Mi madre era la reina de la playa de Torremolinos. Sus senos desnudos eran los más bonitos de todos, eso lo veía cualquiera. Eran redondos como esferas y como con un pequeño tobogán hacia arriba. Yo rogaba que algún día me crecieran senos como los suyos, pero hasta ahora no se veía nada de frente, sólo de lado una diminuta curvatura, y eso sólo si metía la panza. Siempre traía puesto mi bikini azul con franjas rojas y blancas, yo era la única que no estaba desnuda en nuestra playa. Del otro lado de la bahía están los pequeñoburgueses, decía mi madre. Con sus trajes de baño de colores parecían Lunetas tiradas al sol. A mí me hubiera gustado estar del otro lado […]
Quizás mi madre tenía sueños similares. Quizás a veces también soñaba con una casa con camas de verdad y frescas sábanas blancas y bien planchadas, con un baño con excusado y regadera y agua dulce que saliera a borbotones de todas las llaves.
Dormíamos en sleeping bags apestosos en una tienda de campaña debajo de los pinos, atrasito de la playa. Las agujas de los pinos se nos encajaban en los pies, y olía a plátanos podridos.

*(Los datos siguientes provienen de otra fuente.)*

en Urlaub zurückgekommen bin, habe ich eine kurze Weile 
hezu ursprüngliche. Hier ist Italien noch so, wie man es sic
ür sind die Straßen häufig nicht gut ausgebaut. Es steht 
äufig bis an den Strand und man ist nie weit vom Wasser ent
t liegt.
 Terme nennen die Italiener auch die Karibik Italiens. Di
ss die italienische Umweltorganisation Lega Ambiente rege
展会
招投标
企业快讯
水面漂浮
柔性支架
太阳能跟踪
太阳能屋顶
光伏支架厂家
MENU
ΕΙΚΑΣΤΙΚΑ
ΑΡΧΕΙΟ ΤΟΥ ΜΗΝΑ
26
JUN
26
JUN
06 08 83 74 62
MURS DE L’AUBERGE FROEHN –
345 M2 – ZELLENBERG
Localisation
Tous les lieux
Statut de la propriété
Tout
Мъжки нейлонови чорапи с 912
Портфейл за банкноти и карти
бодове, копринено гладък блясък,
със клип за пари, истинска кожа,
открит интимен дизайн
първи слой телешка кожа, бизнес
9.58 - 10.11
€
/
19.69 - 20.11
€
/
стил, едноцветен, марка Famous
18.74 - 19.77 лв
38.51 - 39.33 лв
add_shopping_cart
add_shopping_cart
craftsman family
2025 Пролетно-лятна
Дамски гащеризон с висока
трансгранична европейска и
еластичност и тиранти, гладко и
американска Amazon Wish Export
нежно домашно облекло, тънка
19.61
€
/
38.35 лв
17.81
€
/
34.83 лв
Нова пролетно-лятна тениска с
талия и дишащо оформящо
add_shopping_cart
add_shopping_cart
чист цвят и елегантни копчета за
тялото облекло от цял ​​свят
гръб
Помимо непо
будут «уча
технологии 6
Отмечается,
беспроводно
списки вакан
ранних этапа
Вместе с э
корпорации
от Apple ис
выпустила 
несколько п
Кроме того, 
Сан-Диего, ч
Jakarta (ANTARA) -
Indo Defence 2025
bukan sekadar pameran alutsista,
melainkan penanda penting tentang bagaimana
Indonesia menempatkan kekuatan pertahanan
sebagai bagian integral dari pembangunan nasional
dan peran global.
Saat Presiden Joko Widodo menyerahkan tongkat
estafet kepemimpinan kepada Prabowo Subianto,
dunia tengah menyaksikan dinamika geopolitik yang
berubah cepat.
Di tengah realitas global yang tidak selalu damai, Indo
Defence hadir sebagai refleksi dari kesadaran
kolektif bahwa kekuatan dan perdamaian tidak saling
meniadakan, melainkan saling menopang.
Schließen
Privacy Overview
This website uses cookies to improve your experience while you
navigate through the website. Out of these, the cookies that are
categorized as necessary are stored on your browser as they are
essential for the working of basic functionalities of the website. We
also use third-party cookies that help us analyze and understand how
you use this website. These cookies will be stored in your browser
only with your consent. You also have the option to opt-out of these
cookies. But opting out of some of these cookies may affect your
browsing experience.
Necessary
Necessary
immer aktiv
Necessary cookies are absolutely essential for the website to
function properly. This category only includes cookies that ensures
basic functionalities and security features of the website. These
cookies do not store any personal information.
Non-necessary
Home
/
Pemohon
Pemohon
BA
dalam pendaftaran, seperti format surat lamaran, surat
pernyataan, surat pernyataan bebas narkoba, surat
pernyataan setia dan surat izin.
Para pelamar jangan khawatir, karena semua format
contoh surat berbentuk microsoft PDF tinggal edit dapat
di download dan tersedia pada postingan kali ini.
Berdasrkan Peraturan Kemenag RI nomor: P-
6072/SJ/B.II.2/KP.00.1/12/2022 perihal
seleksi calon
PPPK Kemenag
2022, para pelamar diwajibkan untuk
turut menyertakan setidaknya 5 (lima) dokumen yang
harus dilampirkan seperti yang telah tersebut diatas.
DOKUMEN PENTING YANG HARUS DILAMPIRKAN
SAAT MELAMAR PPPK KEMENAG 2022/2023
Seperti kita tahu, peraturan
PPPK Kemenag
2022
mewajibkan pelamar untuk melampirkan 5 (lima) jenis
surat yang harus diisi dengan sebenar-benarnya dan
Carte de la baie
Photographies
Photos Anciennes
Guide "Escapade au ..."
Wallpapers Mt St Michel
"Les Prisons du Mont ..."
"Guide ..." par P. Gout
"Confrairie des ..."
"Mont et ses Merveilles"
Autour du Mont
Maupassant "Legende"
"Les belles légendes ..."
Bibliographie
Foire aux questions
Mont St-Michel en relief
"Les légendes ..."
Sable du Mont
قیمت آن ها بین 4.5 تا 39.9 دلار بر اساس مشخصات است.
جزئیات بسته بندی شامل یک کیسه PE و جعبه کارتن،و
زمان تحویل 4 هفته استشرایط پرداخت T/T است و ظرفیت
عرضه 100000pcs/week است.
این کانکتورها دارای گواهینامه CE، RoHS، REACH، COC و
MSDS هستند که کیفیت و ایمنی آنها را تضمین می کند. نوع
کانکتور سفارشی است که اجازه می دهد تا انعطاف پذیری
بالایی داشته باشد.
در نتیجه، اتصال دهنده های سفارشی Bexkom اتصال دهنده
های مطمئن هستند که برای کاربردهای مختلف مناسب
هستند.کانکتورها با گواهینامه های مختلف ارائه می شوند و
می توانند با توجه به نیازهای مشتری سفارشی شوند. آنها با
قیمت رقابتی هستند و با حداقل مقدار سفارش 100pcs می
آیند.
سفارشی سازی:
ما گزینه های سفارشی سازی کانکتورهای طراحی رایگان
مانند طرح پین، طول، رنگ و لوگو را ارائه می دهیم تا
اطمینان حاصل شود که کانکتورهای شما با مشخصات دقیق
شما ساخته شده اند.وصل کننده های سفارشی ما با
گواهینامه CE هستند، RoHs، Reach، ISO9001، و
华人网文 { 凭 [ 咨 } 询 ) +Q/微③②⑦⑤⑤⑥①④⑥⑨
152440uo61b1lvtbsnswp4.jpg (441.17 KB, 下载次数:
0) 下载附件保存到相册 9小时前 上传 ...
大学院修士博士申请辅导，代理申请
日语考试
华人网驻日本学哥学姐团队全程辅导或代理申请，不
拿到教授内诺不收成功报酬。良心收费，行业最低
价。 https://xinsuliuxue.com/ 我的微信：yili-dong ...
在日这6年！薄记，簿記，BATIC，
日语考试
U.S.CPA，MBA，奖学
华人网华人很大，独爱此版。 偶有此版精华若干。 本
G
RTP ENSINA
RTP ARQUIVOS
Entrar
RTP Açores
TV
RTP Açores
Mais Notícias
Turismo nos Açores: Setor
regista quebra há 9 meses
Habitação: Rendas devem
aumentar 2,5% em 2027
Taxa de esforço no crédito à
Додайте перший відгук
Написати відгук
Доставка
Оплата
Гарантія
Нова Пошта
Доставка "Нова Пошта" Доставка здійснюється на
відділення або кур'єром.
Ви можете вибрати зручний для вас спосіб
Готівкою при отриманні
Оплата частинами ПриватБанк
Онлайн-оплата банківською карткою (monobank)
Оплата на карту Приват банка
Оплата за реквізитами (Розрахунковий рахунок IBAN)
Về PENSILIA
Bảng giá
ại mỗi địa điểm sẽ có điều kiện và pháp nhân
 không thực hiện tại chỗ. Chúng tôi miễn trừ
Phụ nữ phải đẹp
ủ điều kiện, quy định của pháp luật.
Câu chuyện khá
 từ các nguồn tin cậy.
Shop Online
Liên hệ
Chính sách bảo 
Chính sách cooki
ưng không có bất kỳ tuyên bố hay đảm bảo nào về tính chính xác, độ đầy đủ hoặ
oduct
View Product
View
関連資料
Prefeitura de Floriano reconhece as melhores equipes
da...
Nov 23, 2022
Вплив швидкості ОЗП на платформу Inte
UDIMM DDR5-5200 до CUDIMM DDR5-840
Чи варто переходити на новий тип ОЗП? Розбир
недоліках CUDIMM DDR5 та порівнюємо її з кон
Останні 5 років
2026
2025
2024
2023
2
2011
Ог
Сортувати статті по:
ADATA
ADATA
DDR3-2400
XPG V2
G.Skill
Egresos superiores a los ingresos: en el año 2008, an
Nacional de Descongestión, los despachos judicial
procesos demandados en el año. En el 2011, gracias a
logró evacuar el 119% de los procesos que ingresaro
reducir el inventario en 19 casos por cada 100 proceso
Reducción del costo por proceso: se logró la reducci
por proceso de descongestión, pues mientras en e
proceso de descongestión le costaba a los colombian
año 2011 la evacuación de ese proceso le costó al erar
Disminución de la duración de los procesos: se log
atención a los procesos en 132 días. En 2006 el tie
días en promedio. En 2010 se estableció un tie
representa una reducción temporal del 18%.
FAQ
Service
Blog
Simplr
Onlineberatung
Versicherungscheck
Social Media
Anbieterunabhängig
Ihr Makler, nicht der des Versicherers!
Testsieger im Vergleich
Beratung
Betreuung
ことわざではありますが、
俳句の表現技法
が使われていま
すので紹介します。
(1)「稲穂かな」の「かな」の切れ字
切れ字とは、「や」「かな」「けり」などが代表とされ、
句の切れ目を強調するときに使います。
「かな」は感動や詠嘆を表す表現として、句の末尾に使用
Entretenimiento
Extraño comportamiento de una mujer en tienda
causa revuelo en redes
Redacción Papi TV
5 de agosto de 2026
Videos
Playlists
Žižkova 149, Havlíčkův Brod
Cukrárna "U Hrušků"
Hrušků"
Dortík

Yo me sentía sola, mi madre se sentía sola, y las dos lo sabíamos la una de la otra, eso era lo peor.
Nuestra tienda de campaña era amarilla, y cuando en las mañanas me despertaba antes que mi madre y el sol ya estaba alto en el cielo, las dos teníamos la cara amarilla. En la pared de la tienda de campaña se movían las sombras de los pinos al viento. Los otros niños estaban en sus bungalows y podían ver películas de dibujos animados en la tele. Mi madre roncaba quedito y a veces suspiraba en sueños.
No estábamos aquí de vacaciones, sino para ganar dinero. En casa, en Gotinga, mi madre trabajaba en un bar de estudiantes y en las noches, cuando regresaba a casa, olía a cerveza y a Toast Hawaii. Ahí había oído que en España se podían ganar carretadas de dinero vendiendo bisutería.
Yo le ayudaba a ensartar collares de perlas, y robaba tenedores de los restaurantes; ella los ponía sobre la arena ardiente hasta que se hubieran suavizado un poco y luego, con unas tenazas, los curvaba hasta darles forma de pulsera. Ése fue un invento suyo, y el verano pasado habían sido un superhit, pero este año ya no los quería comprar nadie.
Por eso ya no podía yo comer bocadillos en el bar playero de Gustavo, eran demasiado caros. Comprábamos pan y embutido en el supermercado, el embutido manchaba los dedos y el pan de color naranja rojizo. Gustavo de vez en cuando me daba un refresco y papas fritas gratis, a cambio limpiaba yo las mesas y recogía las servilletas tiradas en la arena, en las que estaba escrito con una delgada letra azul: Gracias por su visita. Ya entendía yo el suficiente español como para saber lo que quería decir.
Mi madre extendía todos los días un lienzo para su bisutería junto a la roca grande, a cuya sombra con frecuencia me echaba un sueñito por las tardes. Del otro lado de la bahía había sombrillas y camastros. Mi madre siempre estaba desnuda a no ser por los collares de colores que colgaban de su cuello y los muchos tenedores curvados que le cubrían los brazos hasta arriba.
Los hombres la saludaban de beso, las mujeres preferían pasarla por alto, en cambio a mí me acariciaban el cabello y me daban disimuladamente caramelos viejos y pegajosos. Nos quedábamos en la playa hasta la puesta del sol. Poco antes de que el sol se sumergiera en el mar —mucho tiempo pensé que seguía resplandeciendo abajo del agua y que de noche los peces tenían luz, igual que nosotros de día— venía gente con bongós y cajas llenas de cerveza y tamborileaban hasta que el sol desaparecía y todos aplaudían, como si el sol lo hubiera vuelto a hacer particularmente bien. Las mujeres y mi madre bailaban, y yo me hacía cargo de la bisutería pues a veces por las noches todavía había buenas ventas. No me gustaba ver bailar a mi madre, parecía como si se olvidara de todo a su alrededor, también de mí.
Por las noches, en la tienda de campaña, lloraba con frecuencia y trataba de ocultármelo, pero yo siempre la oía. En España no me dejaba que la llamara mami, sino Ingrid. Pero Ingrid no se sentía como si fuera de veras mi mamá.